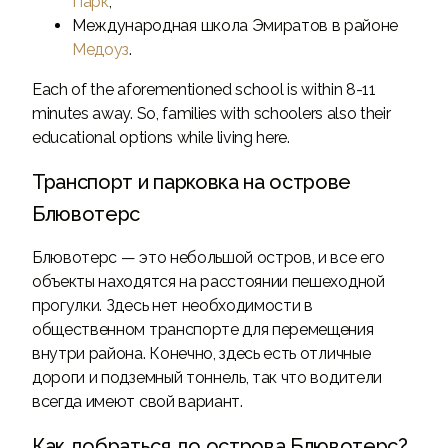
Парк
;
Международная школа Эмиратов в районе
Медоуз
.
Each of the aforementioned school is within 8-11
minutes away. So, families with schoolers also their
educational options while living here.
Транспорт и парковка на острове
Блювотерс
Блювотерс — это небольшой остров, и все его
объекты находятся на расстоянии пешеходной
прогулки. Здесь нет необходимости в
общественном транспорте для перемещения
внутри района. Конечно, здесь есть отличные
дороги и подземный тоннель, так что водители
всегда имеют свой вариант.
Как добраться до острова Блювотерс?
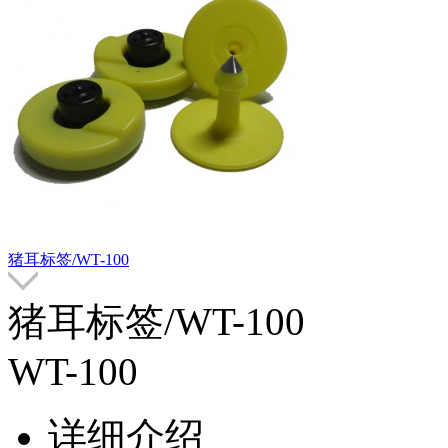
猪耳标签/WT-100
猪耳标签/WT-100
WT-100
详细介绍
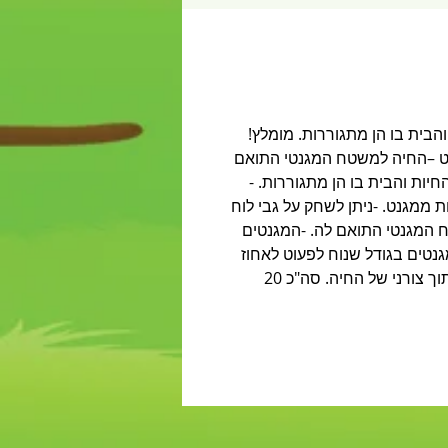
ות והבית בו הן מתגוררות. מומלץ!
ט –החיה למשטח המגנטי התואם
 בהכרת החיות והבית בו הן מתגוררות. -
 חודשים ומעלה -הלוח וגם הדמויות ממגנט. -ניתן לשחק על גבי לוח
ח המגנטי התואם לה. -המגנטים
מגנטים בגודל שנוח לפעוט לאחוז
בהם ללמוד ולשחק. המשחק כולל : 10 לוחות מגנט מלבניים עם ציור של בית החיה. 10 דמויות מגנט בחיתוך צורני של החיה. סה"כ 20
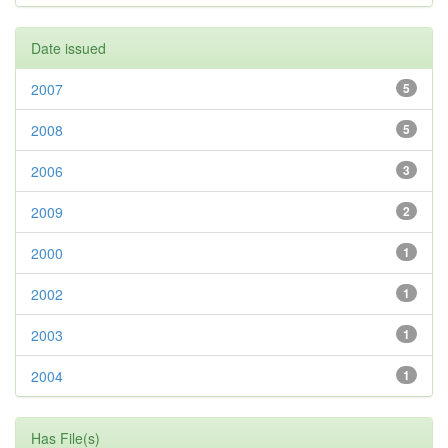
Date issued
2007
5
2008
5
2006
3
2009
2
2000
1
2002
1
2003
1
2004
1
Has File(s)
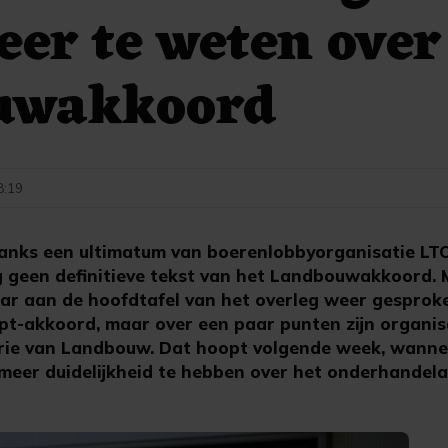
er te weten over
uwakkoord
8:19
ks een ultimatum van boerenlobbyorganisatie LTO, 
og geen definitieve tekst van het Landbouwakkoord
aar aan de hoofdtafel van het overleg weer gesprok
t-akkoord, maar over een paar punten zijn organisa
terie van Landbouw. Dat hoopt volgende week, wann
 meer duidelijkheid te hebben over het onderhandel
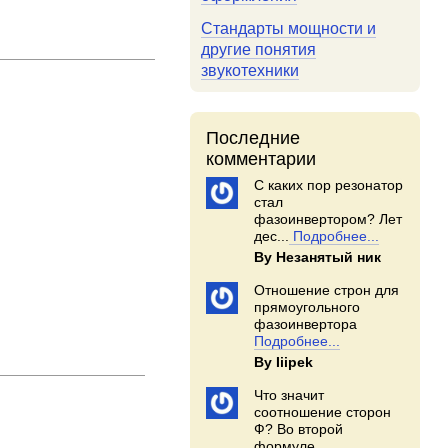
Стандарты мощности и
другие понятия
звукотехники
Последние
комментарии
С каких пор резонатор
стал
фазоинвертором? Лет
дес...
Подробнее...
By Незанятый ник
Отношение строн для
прямоугольного
фазоинвертора
Подробнее...
By Iiipek
Что значит
соотношение сторон
Ф? Во второй
формуле...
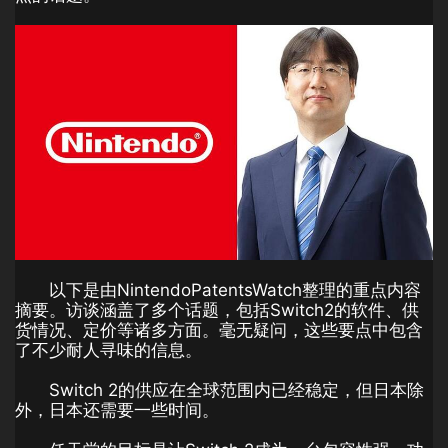
以下是由NintendoPatentsWatch整理的重点内容
摘要。访谈涵盖了多个话题，包括Switch2的软件、供
货情况、定价等诸多方面。毫无疑问，这些要点中包含
了不少耐人寻味的信息。
Switch 2的供应在全球范围内已经稳定，但日本除
外，日本还需要一些时间。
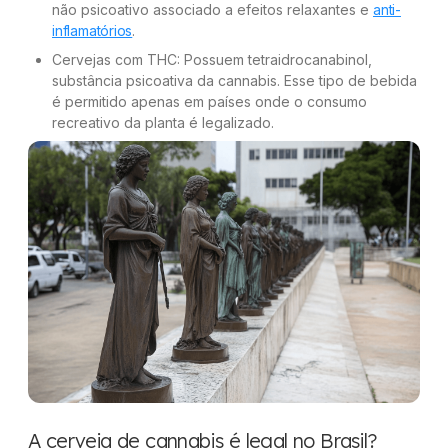
não psicoativo associado a efeitos relaxantes e
anti-
inflamatórios
.
Cervejas com THC: Possuem tetraidrocanabinol,
substância psicoativa da cannabis. Esse tipo de bebida
é permitido apenas em países onde o consumo
recreativo da planta é legalizado.
A cerveja de cannabis é legal no Brasil?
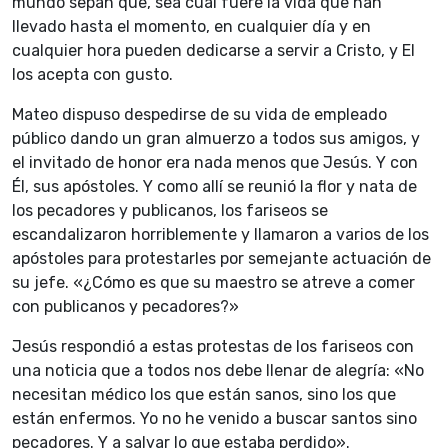
mundo sepan que, sea cual fuere la vida que han
llevado hasta el momento, en cualquier día y en
cualquier hora pueden dedicarse a servir a Cristo, y El
los acepta con gusto.
Mateo dispuso despedirse de su vida de empleado
público dando un gran almuerzo a todos sus amigos, y
el invitado de honor era nada menos que Jesús. Y con
Él, sus apóstoles. Y como allí se reunió la flor y nata de
los pecadores y publicanos, los fariseos se
escandalizaron horriblemente y llamaron a varios de los
apóstoles para protestarles por semejante actuación de
su jefe. «¿Cómo es que su maestro se atreve a comer
con publicanos y pecadores?»
Jesús respondió a estas protestas de los fariseos con
una noticia que a todos nos debe llenar de alegría: «No
necesitan médico los que están sanos, sino los que
están enfermos. Yo no he venido a buscar santos sino
pecadores. Y a salvar lo que estaba perdido».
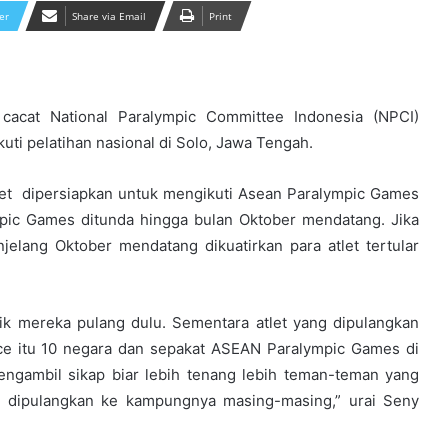
er
Share via Email
Print
cacat National Paralympic Committee Indonesia (NPCI)
ti pelatihan nasional di Solo, Jawa Tengah.
et dipersiapkan untuk mengikuti Asean Paralympic Games
mpic Games ditunda hingga bulan Oktober mendatang. Jika
jelang Oktober mendatang dikuatirkan para atlet tertular
aik mereka pulang dulu. Sementara atlet yang dipulangkan
nce itu 10 negara dan sepakat ASEAN Paralympic Games di
Mantap! Siswi Kota Jambi Sabet
Medali Emas Di Prabumulih
engambil sikap biar lebih tenang lebih teman-teman yang
na dipulangkan ke kampungnya masing-masing,” urai Seny
Bikin Haru. Tim Basket Putri Jambi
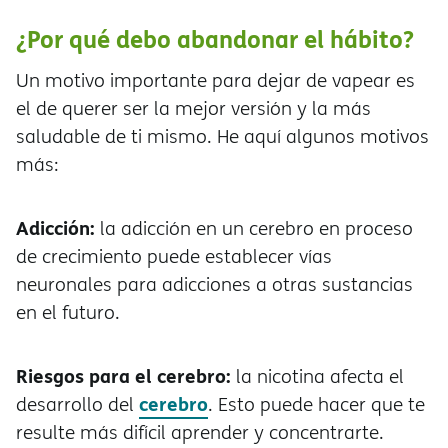
¿Por qué debo abandonar el hábito?
Un motivo importante para dejar de vapear es
el de querer ser la mejor versión y la más
saludable de ti mismo. He aquí algunos motivos
más:
Adicción:
la adicción en un cerebro en proceso
de crecimiento puede establecer vías
neuronales para adicciones a otras sustancias
en el futuro.
Riesgos para el cerebro:
la nicotina afecta el
cerebro
desarrollo del
. Esto puede hacer que te
resulte más difícil aprender y concentrarte.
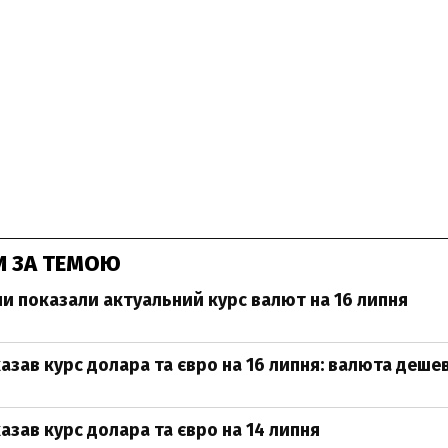
И ЗА ТЕМОЮ
ни показали актуальний курс валют на 16 липня
азав курс долара та євро на 16 липня: валюта деше
азав курс долара та євро на 14 липня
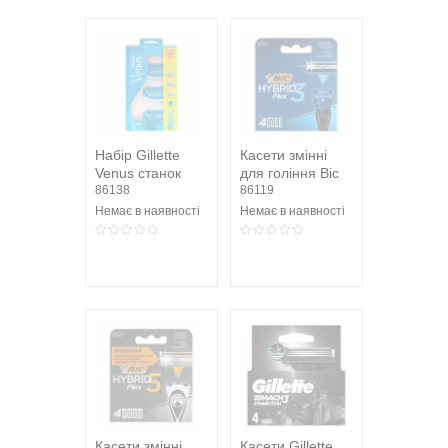
Набір Gillette
Касети змінні
Venus станок
для гоління Bic
змінні картриджі
86138
Hybrid 3 Flex 3-
86119
4шт/уп
лезові 4шт/уп
Немає в наявності
Немає в наявності
Касети змінні
Касети Gillette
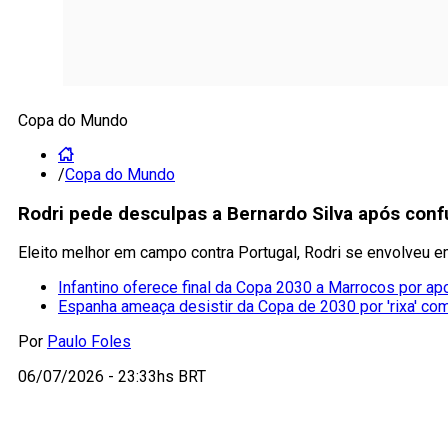
Copa do Mundo
/
Copa do Mundo
Rodri pede desculpas a Bernardo Silva após con
Eleito melhor em campo contra Portugal, Rodri se envolveu
Infantino oferece final da Copa 2030 a Marrocos por ap
Espanha ameaça desistir da Copa de 2030 por 'rixa' co
Por
Paulo Foles
06/07/2026 - 23:33hs BRT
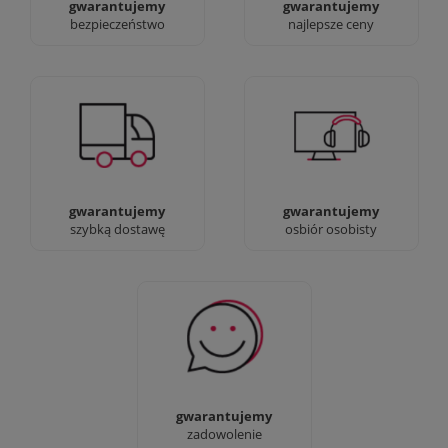
gwarantujemy
gwarantujemy
bezpieczeństwo
najlepsze ceny
Jesteśmy prawdziwi :)
90% dostaw następnego
możesz przyjść i
dnia, bez dopłat!
zobaczyć nasze sklepy
gwarantujemy
gwarantujemy
szybką dostawę
osbiór osobisty
Sprawdź nasze 100%
zadowolenia Klientów
gwarantujemy
zadowolenie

══════════

Task details: Convert the data, starting at the line containing "ות והבית בו הן מתגוררות. מומלץ!" and ending at the line containing "Has File(s)", both included, into a Markdown table with the columns No. and Line. Number each row, and omit blank lines and pictures.

Task response:
| No. | Line |
|---|---|
| 1 | ות והבית בו הן מתגוררות. מומלץ! |
| 2 | ט –החיה למשטח המגנטי התואם |
| 3 |  בהכרת החיות והבית בו הן מתגוררות. - |
| 4 |  חודשים ומעלה -הלוח וגם הדמויות ממגנט. -ניתן לשחק על גבי לוח |
| 5 | ח המגנטי התואם לה. -המגנטים |
| 6 | מגנטים בגודל שנוח לפעוט לאחוז |
| 7 | בהם ללמוד ולשחק. המשחק כולל : 10 לוחות מגנט מלבניים עם ציור של בית החיה. 10 דמויות מגנט בחיתוך צורני של החיה. סה"כ 20 |
| 8 | Date issued |
| 9 | 2007 |
| 10 | 5 |
| 11 | 2008 |
| 12 | 5 |
| 13 | 2006 |
| 14 | 3 |
| 15 | 2009 |
| 16 | 2 |
| 17 | 2000 |
| 18 | 1 |
| 19 | 2002 |
| 20 | 1 |
| 21 | 2003 |
| 22 | 1 |
| 23 | 2004 |
| 24 | 1 |
| 25 | Has File(s) |